Churn — the industry statistic measuring the rate at which customers leave — ended at an industry-low 1.18%. Average monthly revenue per user totaled $48.67 for the March quarter, down less than 1% from a year ago.
The company’s wireline segment, which includes MCI’s long-distance business, generated $12.5 billion in revenue, including $3.9 billion from data services such as high-speed access. Verizon added 514,000 DSL high-speed Internet customers to end the quarter with 5.7 million.
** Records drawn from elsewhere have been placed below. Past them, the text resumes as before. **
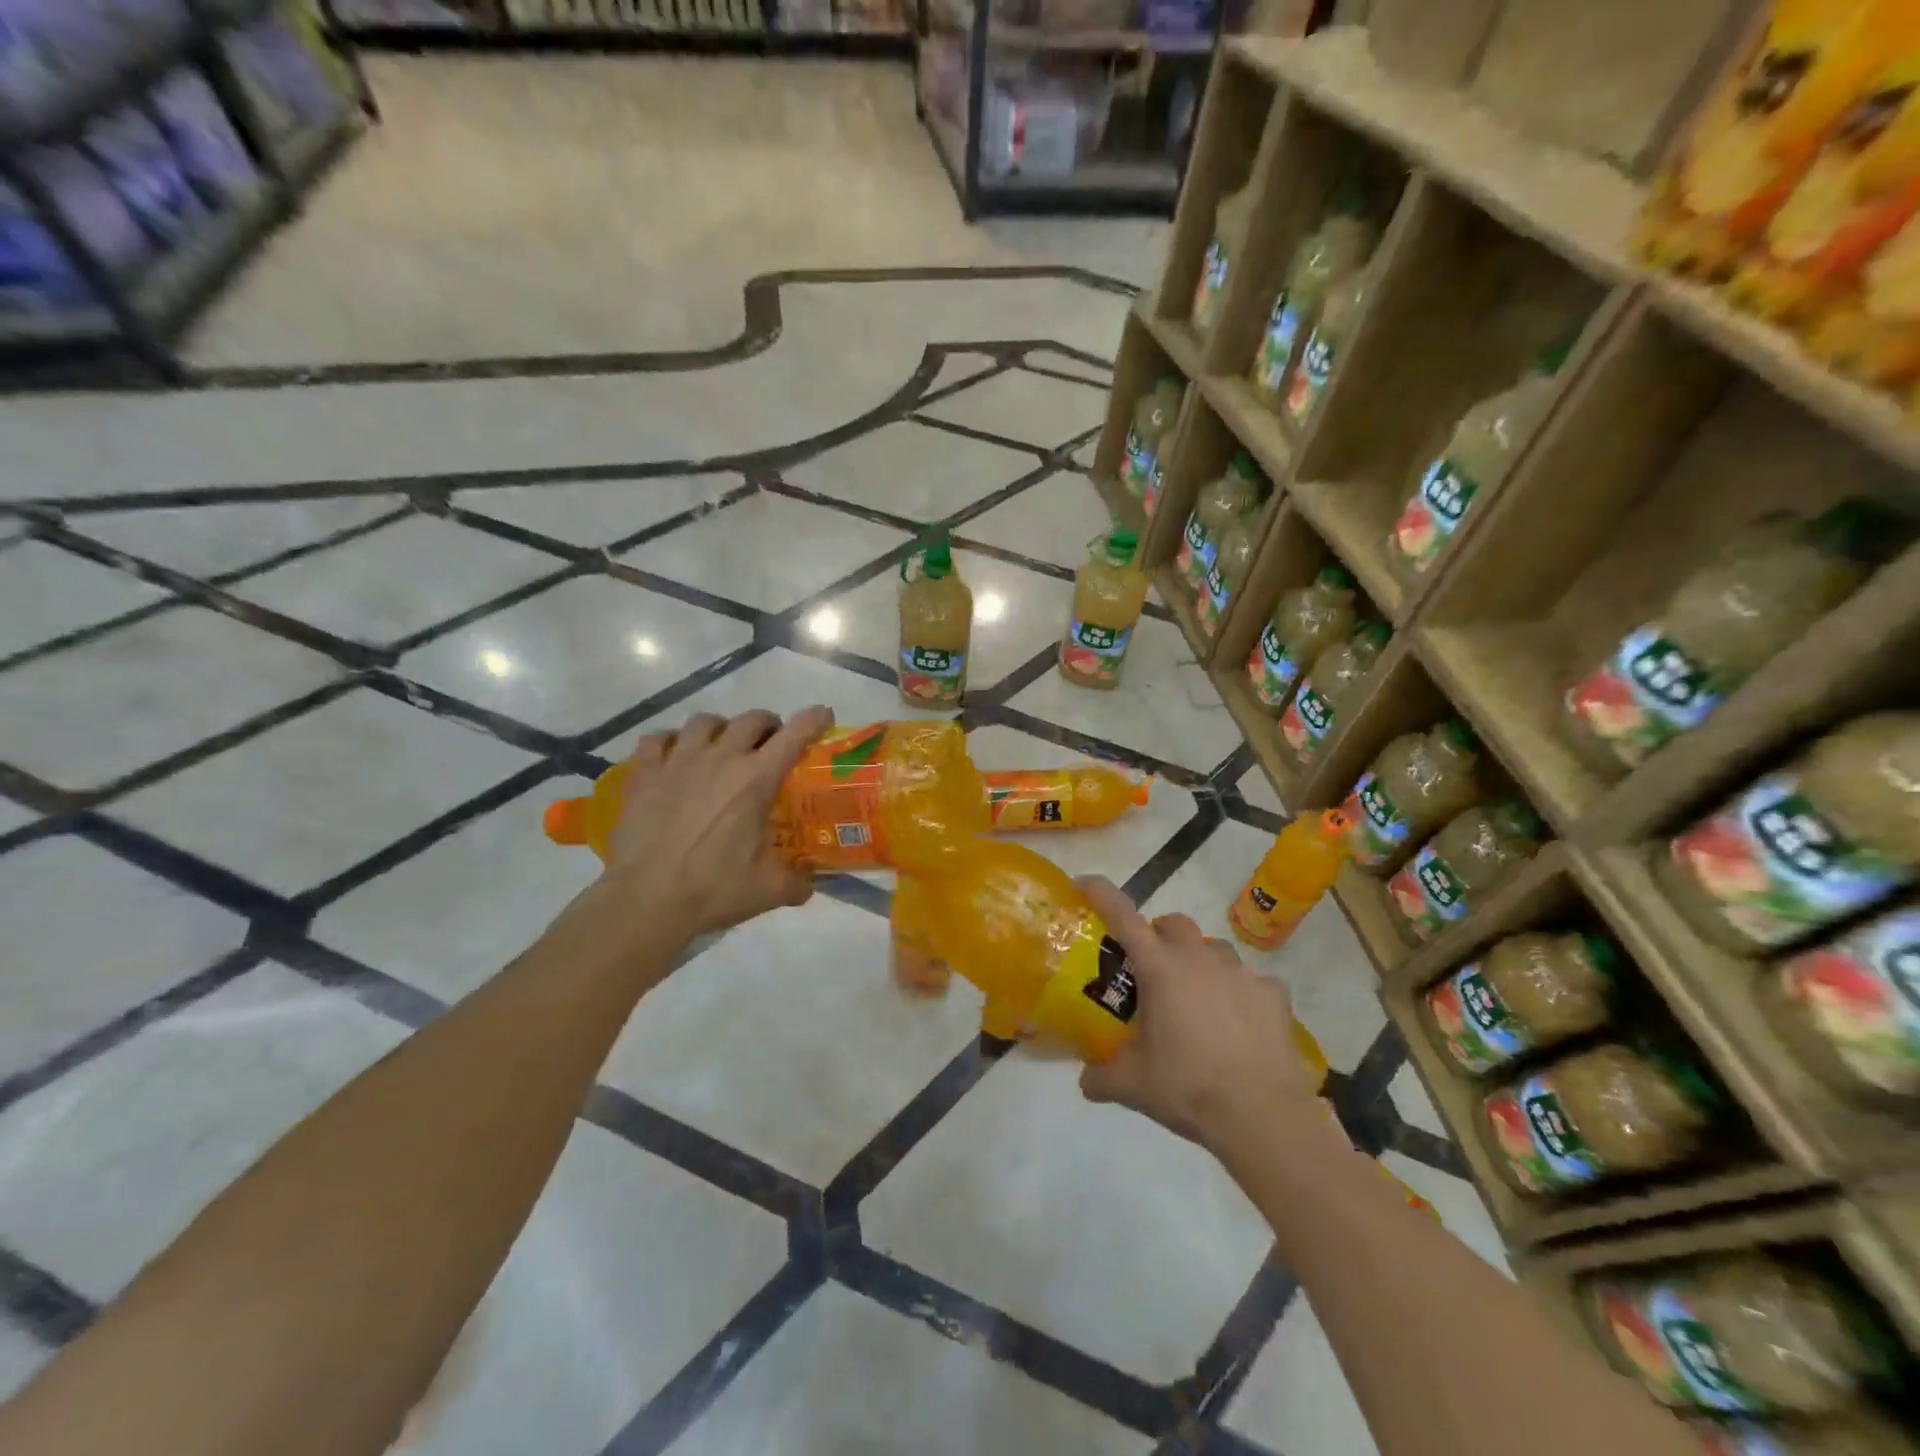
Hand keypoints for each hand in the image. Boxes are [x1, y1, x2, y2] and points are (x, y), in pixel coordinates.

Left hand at [597, 706, 834, 939]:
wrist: (647, 900)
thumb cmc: (714, 889)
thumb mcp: (770, 890)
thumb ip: (798, 882)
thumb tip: (809, 884)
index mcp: (757, 779)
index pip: (794, 735)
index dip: (814, 720)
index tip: (823, 715)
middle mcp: (721, 758)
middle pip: (751, 719)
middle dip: (768, 725)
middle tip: (770, 744)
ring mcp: (679, 761)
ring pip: (704, 722)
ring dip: (721, 728)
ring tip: (721, 746)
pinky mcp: (645, 774)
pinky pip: (657, 739)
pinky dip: (670, 742)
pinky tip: (673, 757)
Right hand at [1076, 877, 1321, 1155]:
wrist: (1262, 1115)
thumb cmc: (1188, 1087)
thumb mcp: (1133, 1085)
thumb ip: (1101, 1076)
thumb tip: (1086, 1080)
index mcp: (1160, 968)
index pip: (1123, 917)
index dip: (1102, 894)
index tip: (1085, 883)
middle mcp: (1200, 958)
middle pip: (1174, 924)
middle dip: (1158, 936)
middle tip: (1151, 970)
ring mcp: (1241, 973)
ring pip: (1214, 950)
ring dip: (1200, 964)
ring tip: (1198, 1002)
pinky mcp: (1274, 994)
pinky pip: (1254, 982)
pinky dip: (1242, 995)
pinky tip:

The number of access lines in service fell again, as expected, this time by 6.9% to 48 million from 51.5 million in first quarter of 2005. That was a slightly bigger loss than Wall Street expected. For the second straight quarter, however, the gain in DSL customers more than offset the loss of local phone lines.
During the quarter, Verizon generated $6.1 billion in operating cash flow, compared with $3.9 billion a year earlier. The company said it paid less in divestiture-related taxes, contributed a smaller sum to its pension fund and owed less money to wireless partner Vodafone.
Capital expenditures rose to $4.1 billion in the first quarter from $3.6 billion a year earlier, primarily to incorporate MCI’s operations into Verizon’s own business. The carrier bought back 11.6 million shares in the first three months of the year, spending $400 million.
Verizon reported $43.1 billion in long-term debt, up from $39 billion at the end of 2005, mostly owing to the MCI acquisition.